Ruby on Rails is an excellent choice for anyone looking for a high-quality, highly popular back-end web development framework. By now, the RoR framework has developed into a powerful technology with a number of benefits, including its speed of deployment, pre-built modules and plugins, and user-friendly community.
If you want to build an enterprise-strength, outward-facing website with RoR, however, you need a way to provide support to your customers. By making the right choices in terms of customer service, you’ll both keep your existing users happier and turn more people from prospects into loyal converts.
From live chat to help desk systems, there are a number of ways that companies can organize support for their Ruby on Rails web applications. Here’s a look at six of your most popular options.

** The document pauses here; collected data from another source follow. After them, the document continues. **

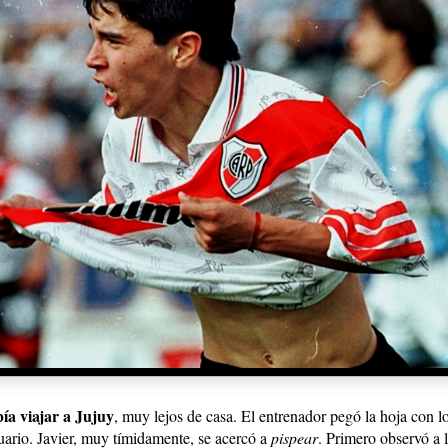
ía viajar a Jujuy
, muy lejos de casa. El entrenador pegó la hoja con lo
tuario. Javier, muy tímidamente, se acercó a
pispear
. Primero observó a 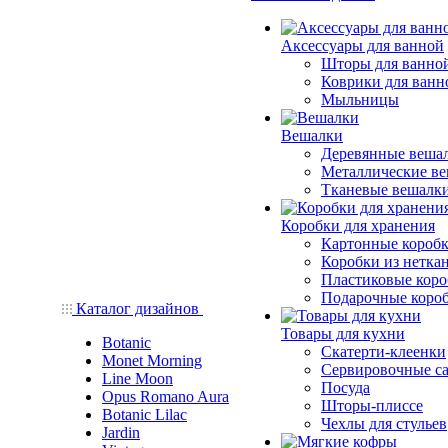
Аксессуары для ванной
Шторы для ванно
Коврики для ванн
Мыльницы
Вешалки
Деревянные веша
Металлические в
Тканевые вешалк
Коробки для хранения
Картонные короб
Коробки из нетка
Пластиковые кор
Подарочные коро
Каталог дизайнов
Товары для кухни
Botanic
Скатерти-клеенки
Monet Morning
Сервировочные с
Line Moon
Посуда
Opus Romano Aura
Шторы-плиссе
Botanic Lilac
Чехлы для стульев
Jardin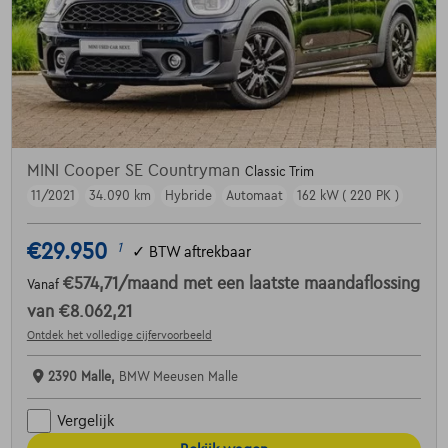
MINI Cooper SE Countryman
Classic Trim
11/2021
34.090 km
Hybride
Automaat
162 kW ( 220 PK )
€29.950
1
✓
BTW aftrekbaar
€574,71
/maand
met een laatste maandaflossing
Vanaf
van
€8.062,21
Ontdek het volledige cijfervoorbeeld
2390 Malle,
BMW Meeusen Malle
Vergelijk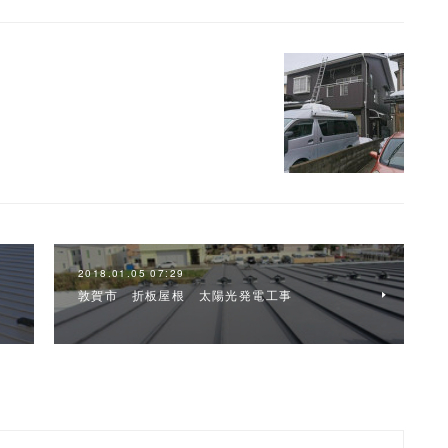
2018.01.05 07:29
敦賀市 折板屋根 太陽光発電工事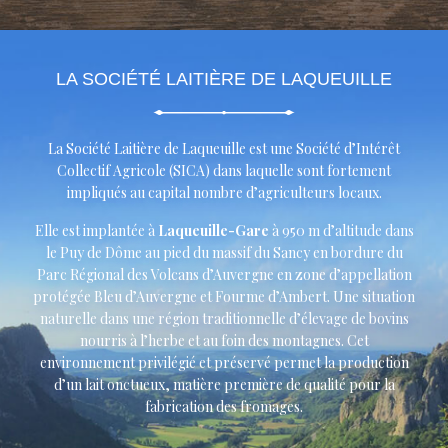
LA SOCIÉTÉ LAITIÈRE DE LAQUEUILLE
La Société Laitière de Laqueuille est une Société d’Intérêt
Collectif Agricole (SICA) dans laquelle sont fortement
impliqués au capital nombre d’agriculteurs locaux.
Elle est implantée à
Laqueuille-Gare
à 950 m d’altitude dans
le Puy de Dôme au pied du massif du Sancy en bordure du
Parc Régional des Volcans d’Auvergne en zone d’appellation
protégée Bleu d’Auvergne et Fourme d’Ambert. Une situation
naturelle dans une région traditionnelle d’élevage de bovins
nourris à l’herbe et au foin des montagnes. Cet
environnement privilégié et préservé permet la production
d’un lait onctueux, matière première de qualité pour la
fabrication des fromages.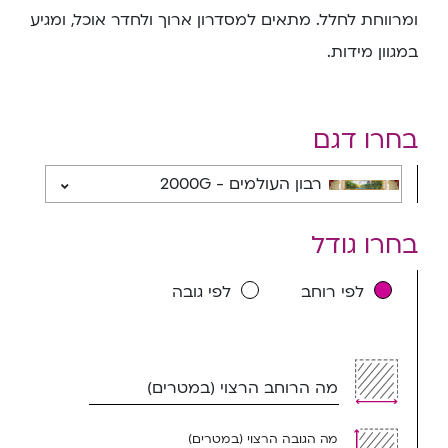
ומרווחת לחלל. מתאים למסדרון ארוך ולחדר אוכל, ומגיע
במגוון מידות.
בחרו דגם
רבון העולמים - 2000G
בחרו גודל
לפי רוחב
לפי גובה
מה הרוחב הרצוי (במטרים)
מה הגובה הרצוי (במטרים)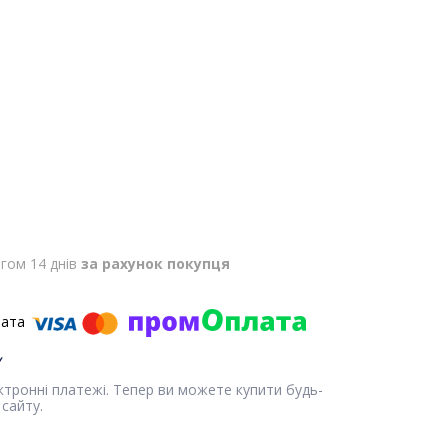
гом 14 днів
за рахунок покупця
ектронні платежі. Тепер ви можете купити будь-
сайту.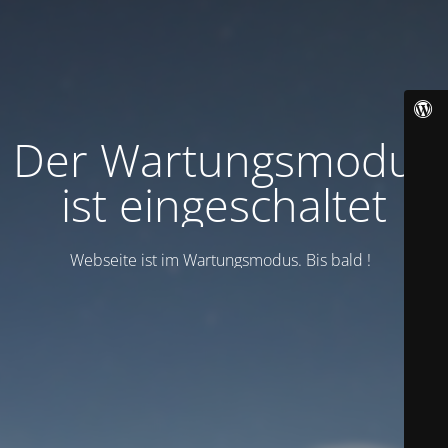
Der Wartungsmodus
ist eingeschaltet
Webseite ist im Wartungsmodus. Bis bald !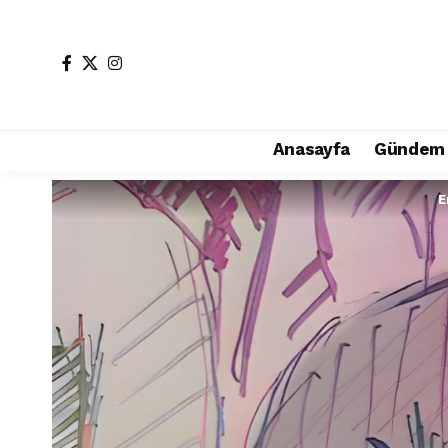
Anasayfa
Gündem
E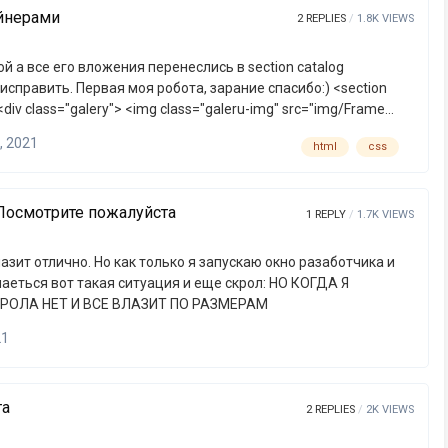
ейнерами
2
REPLIES
1.8K
VIEWS
ой а все его вложения перенеслись в section catalog
авить. Первая моя робота, зарание спасибо:) <section
, 2021
html
css
STARBUCKS® HOUSE BLEND из отборных кофейных зёрен из Л…
Посмотрите пожалуйста
1
REPLY
1.7K
VIEWS
 вот такая ситуация и еще скрол: НО КОГДА Я
ОЛА НЕТ И ВСЕ ВЛАЗИТ ПО РАЗМЕРАМ
21
та
2
REPLIES
2K
VIEWS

Live chat is an essential part of any business website that serves clients in many different locations. According to Ubisend’s 2016 Mobile Messaging Report, 51 percent of customers want businesses to be able to respond to them 24 hours a day, 7 days a week. What’s more, Zendesk’s 2015 Benchmark report found that live chat results in the most satisfied customers (92 percent of them), beating other channels such as email, phone, and social media.
Thanks to Ruby on Rails’ strong user community, there are several accessible online tutorials for building RoR live chat applications. Three of them, from SitePoint, Nexmo, and Heroku, make use of the new Action Cable feature in Rails 5, which allows you to communicate in real time over WebSockets. Another tutorial from The Great Code Adventure development blog uses Faye, an RoR server for asynchronous publishing and subscription that routes messages between clients.